**EXERCISE DESCRIPTION:** Which of the lines below include "SourceGraphic"? Each one should be copied out.

**MATERIAL PROVIDED:**
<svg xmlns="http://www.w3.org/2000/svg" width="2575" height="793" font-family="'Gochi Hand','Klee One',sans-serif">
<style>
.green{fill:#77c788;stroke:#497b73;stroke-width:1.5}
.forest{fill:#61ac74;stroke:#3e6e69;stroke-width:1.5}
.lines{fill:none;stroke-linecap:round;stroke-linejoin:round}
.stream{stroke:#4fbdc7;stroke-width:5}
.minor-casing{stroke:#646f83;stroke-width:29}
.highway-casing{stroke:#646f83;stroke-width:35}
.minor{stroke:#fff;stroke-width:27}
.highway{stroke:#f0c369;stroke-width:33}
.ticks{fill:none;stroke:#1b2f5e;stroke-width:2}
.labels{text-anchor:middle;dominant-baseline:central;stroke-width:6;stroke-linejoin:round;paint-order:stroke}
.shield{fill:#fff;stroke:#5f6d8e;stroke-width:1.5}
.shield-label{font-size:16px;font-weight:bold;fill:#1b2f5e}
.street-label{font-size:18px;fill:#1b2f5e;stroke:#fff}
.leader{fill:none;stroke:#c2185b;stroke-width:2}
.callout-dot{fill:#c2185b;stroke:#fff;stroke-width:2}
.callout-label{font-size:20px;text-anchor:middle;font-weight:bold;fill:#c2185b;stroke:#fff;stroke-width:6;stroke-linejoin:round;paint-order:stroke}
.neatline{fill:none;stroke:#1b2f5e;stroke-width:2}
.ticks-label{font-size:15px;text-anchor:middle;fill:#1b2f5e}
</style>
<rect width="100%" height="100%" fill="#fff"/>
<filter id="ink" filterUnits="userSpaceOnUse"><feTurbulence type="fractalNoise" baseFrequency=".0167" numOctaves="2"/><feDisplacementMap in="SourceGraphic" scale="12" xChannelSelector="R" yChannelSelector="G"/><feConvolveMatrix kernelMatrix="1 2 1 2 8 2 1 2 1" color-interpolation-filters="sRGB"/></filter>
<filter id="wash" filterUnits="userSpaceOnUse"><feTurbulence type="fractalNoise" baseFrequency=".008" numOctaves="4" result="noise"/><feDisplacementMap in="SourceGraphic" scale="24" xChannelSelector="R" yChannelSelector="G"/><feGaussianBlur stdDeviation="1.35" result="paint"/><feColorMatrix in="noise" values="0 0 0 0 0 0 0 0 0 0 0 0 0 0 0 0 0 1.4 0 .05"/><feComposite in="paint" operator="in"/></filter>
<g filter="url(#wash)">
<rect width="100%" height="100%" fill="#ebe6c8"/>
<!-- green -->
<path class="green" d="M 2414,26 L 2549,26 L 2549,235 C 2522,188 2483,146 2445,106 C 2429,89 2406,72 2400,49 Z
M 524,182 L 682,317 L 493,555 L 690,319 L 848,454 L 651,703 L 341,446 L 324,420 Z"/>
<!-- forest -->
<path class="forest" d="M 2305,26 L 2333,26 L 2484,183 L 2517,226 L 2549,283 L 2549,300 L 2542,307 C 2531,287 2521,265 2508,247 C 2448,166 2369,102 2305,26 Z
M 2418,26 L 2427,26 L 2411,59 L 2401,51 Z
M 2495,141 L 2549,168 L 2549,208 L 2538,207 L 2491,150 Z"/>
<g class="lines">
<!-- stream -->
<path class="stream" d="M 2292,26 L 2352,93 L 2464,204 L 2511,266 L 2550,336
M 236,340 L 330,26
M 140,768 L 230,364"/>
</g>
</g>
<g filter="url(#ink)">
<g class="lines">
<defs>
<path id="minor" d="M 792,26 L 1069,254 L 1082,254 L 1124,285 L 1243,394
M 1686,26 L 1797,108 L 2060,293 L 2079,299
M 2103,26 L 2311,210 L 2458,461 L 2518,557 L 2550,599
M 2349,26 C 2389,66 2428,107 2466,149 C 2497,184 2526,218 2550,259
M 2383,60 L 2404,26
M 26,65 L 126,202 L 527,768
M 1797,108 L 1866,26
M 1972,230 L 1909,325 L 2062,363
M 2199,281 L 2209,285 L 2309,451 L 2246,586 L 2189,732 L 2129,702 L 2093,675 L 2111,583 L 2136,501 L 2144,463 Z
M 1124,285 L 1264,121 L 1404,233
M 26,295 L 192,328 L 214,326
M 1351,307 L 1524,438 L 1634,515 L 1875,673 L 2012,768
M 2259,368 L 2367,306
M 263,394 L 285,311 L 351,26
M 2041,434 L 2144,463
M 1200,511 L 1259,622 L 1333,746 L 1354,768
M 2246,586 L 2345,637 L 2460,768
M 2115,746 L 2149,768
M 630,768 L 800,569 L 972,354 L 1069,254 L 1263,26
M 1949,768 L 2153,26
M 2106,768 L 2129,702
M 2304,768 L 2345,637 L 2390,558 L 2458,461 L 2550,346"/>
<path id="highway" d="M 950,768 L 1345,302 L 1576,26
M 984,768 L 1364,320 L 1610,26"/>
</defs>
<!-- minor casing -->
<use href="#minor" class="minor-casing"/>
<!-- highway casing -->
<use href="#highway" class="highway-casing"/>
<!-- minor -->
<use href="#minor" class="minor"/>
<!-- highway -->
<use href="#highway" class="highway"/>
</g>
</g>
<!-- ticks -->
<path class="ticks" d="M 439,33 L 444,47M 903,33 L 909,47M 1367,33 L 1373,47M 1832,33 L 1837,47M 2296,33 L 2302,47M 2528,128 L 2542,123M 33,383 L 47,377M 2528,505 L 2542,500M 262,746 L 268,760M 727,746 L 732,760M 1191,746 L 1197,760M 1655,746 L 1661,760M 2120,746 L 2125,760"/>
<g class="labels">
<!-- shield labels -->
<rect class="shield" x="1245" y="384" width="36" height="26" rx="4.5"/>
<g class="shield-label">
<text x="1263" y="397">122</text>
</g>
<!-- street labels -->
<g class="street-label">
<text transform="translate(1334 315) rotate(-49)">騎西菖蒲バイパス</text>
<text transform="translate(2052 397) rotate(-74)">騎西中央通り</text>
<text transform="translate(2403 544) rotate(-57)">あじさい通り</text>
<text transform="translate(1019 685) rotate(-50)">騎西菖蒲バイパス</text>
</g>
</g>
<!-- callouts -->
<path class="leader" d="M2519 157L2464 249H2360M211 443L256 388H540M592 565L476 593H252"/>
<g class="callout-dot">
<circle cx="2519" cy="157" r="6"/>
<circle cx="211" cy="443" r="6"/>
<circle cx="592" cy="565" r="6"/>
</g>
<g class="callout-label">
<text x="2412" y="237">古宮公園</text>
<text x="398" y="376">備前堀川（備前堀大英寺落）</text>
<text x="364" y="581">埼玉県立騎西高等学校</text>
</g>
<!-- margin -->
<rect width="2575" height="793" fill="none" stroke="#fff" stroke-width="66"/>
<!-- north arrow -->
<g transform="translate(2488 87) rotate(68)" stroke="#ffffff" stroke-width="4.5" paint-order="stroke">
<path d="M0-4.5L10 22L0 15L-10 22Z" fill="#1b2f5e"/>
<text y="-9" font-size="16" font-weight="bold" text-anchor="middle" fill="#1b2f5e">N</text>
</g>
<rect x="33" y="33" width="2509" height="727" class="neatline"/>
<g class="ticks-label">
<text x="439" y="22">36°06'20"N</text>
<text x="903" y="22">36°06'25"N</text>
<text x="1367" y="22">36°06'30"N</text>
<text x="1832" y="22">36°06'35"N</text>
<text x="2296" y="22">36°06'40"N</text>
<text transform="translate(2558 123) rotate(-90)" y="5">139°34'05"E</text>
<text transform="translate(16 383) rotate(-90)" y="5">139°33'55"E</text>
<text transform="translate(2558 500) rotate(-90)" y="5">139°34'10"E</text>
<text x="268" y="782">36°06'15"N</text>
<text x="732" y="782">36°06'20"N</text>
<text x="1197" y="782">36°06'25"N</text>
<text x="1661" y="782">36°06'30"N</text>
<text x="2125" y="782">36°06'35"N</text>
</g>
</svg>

**SOLUTION TO THE EXERCISE:**
<filter id="ink" filterUnits="userSpaceOnUse"><feTurbulence type="fractalNoise" baseFrequency=".0167" numOctaves="2"/><feDisplacementMap in="SourceGraphic" scale="12" xChannelSelector="R" yChannelSelector="G"/><feConvolveMatrix kernelMatrix="1 2 1 2 8 2 1 2 1" color-interpolation-filters="sRGB"/></filter>
<filter id="wash" filterUnits="userSpaceOnUse"><feTurbulence type="fractalNoise" baseFrequency=".008" numOctaves="4" result="noise"/><feDisplacementMap in="SourceGraphic" scale="24" xChannelSelector="R" yChannelSelector="G"/><feGaussianBlur stdDeviation="1.35" result="paint"/><feColorMatrix in="noise" values="0 0 0 0 0 0 0 0 0 0 0 0 0 0 0 0 0 1.4 0 .05"/><feComposite in="paint" operator="in"/></filter>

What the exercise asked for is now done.